Trino (formerly PrestoSQL) is a distributed SQL query engine built to query data where it lives — object storage, relational databases, Kafka — without first loading it into a single warehouse. That “query in place” model brings vocabulary (connector, catalog, federated query, splits) that teams used to a single-database mindset need to pick up quickly. This guide covers the English used when discussing Trino with a team.
Key Vocabulary
Connector — the plugin that lets Trino read (and sometimes write) a specific data source — Hive, Iceberg, PostgreSQL, Kafka — translating that source’s native format into Trino’s query engine. “We can’t push this filter down efficiently because the connector for this source doesn’t support predicate pushdown yet — it has to pull the full partition and filter afterward.”
Catalog — a named configuration of a connector pointing at a specific data source, giving every table a three-part name (catalog.schema.table) so a single query can span multiple systems.
“Reference the warehouse tables through the iceberg catalog and the live order data through the postgres catalog — you can join across both in one query.”
Federated query — a single query that joins data across multiple catalogs (and therefore multiple underlying systems) without any of them being physically moved beforehand. “This federated query joins yesterday’s Iceberg snapshot with today’s live Postgres orders — no ETL step needed just to answer the question.”

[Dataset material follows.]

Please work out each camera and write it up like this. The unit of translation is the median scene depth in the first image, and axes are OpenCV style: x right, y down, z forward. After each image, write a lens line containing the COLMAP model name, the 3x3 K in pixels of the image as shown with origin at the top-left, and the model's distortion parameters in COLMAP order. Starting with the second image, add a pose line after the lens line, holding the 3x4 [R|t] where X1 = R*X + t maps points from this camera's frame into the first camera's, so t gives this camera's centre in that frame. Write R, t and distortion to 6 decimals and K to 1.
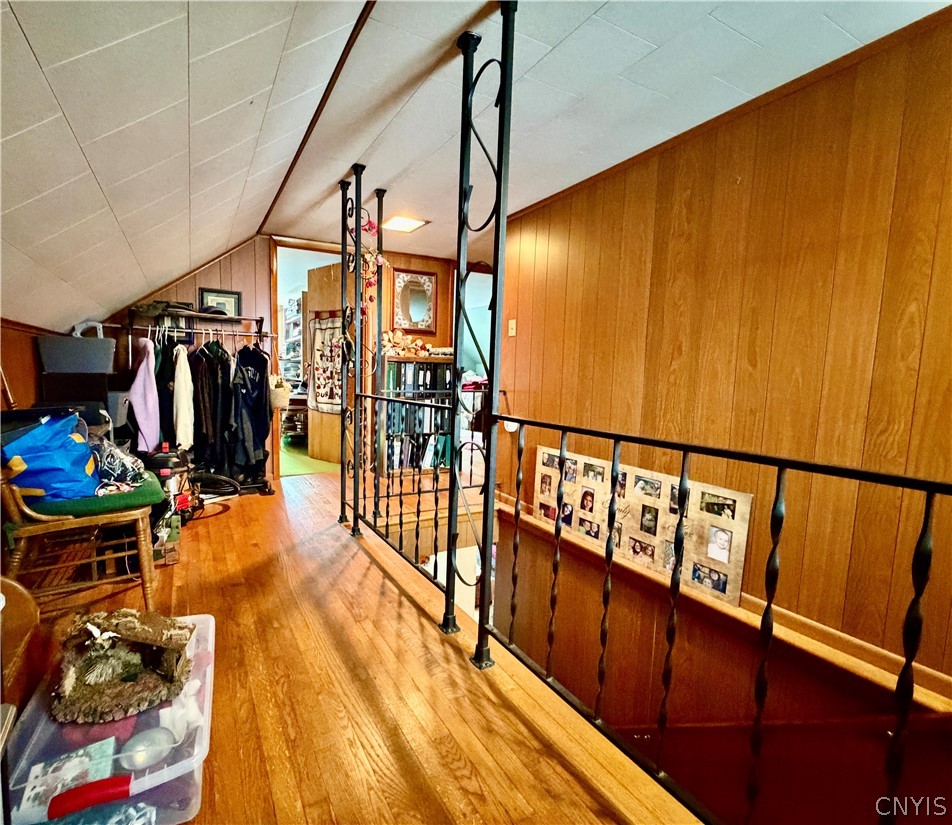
lens RADIAL K [[425.8, 0, 475.3], [0, 425.8, 424.3], [0, 0, 1]] dist [-0.000137, -0.000009]
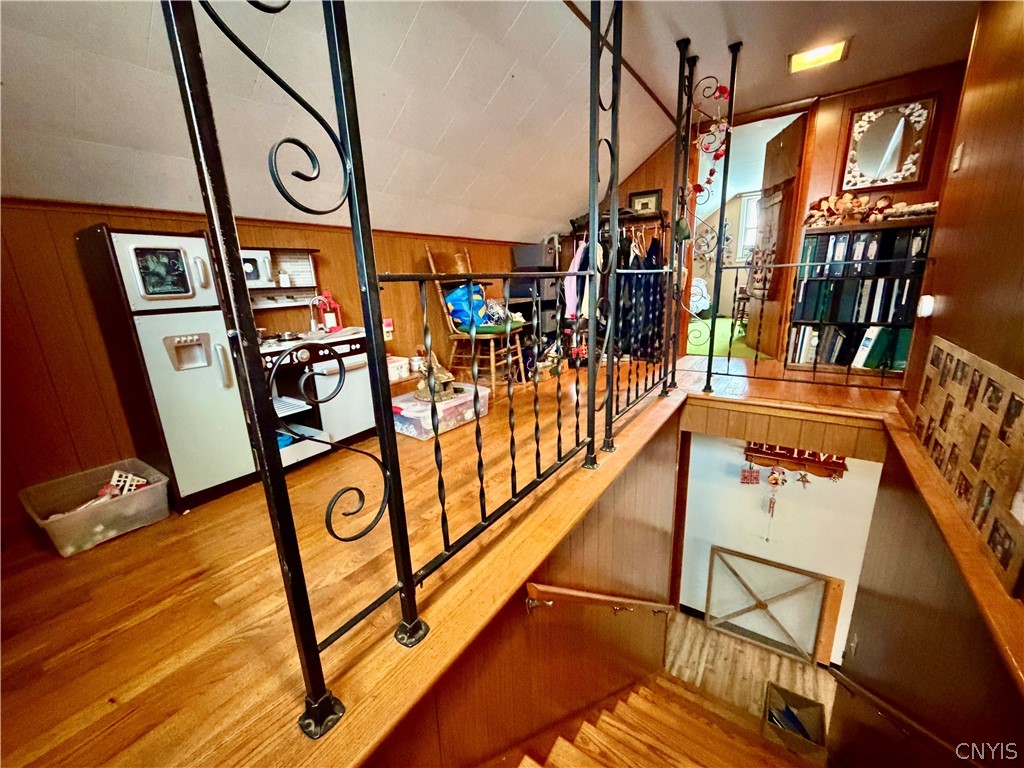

Split — the unit of work Trino divides a table scan into for parallel execution across worker nodes, roughly analogous to a partition or file range being processed concurrently. “If one split is much larger than the rest, that worker becomes the bottleneck — this is classic data skew showing up at the split level.”
Predicate pushdown — optimizing a query by passing filter conditions down to the connector so the underlying source does the filtering itself, instead of Trino pulling all the data and filtering afterward. “With predicate pushdown working correctly, this query only reads the three matching partitions from S3 instead of scanning the whole table.”
Common Phrases
- “Does this connector support predicate pushdown, or are we pulling more data than we need?”
- “Is this a federated query across catalogs, or can it stay within a single source?”
- “Are the splits roughly even, or is one worker doing disproportionately more work?”
- “Which catalog does this table actually live under — are we sure it’s not ambiguous?”
- “Can we avoid moving this data at all and just query it federated instead?”
Example Sentences
Reviewing a pull request: “This query pulls the entire table before filtering in application code — rewrite the WHERE clause so predicate pushdown can do that filtering at the source instead.”
Explaining a design decision: “We used a federated query instead of a nightly ETL job specifically because the freshness requirement here is minutes, not hours.”
Describing an incident: “The query was stuck at ninety-five percent for twenty minutes because of split skew — one partition was ten times larger than the others and one worker was still grinding through it.”
Professional Tips
- Say “predicate pushdown” precisely when a query is slow due to over-fetching — it names the specific optimization missing and points reviewers straight at the fix.
- When designing cross-system analytics, ask “does this need to be a federated query, or should we materialize it first?” — federation is powerful but not always the cheapest option.
- Use “catalog” correctly to mean a configured connection, not a data source name — confusing the two causes miscommunication about where a table actually lives.
- Mention split skew explicitly when diagnosing a slow, unevenly-progressing query — it’s a distinct problem from a missing index or bad join order.
Practice Exercise
- Explain in two sentences the difference between a connector and a catalog in Trino.
- Write a one-sentence code review comment recommending a query be rewritten to enable predicate pushdown.
- Describe, in your own words, what split skew looks like while a query is running.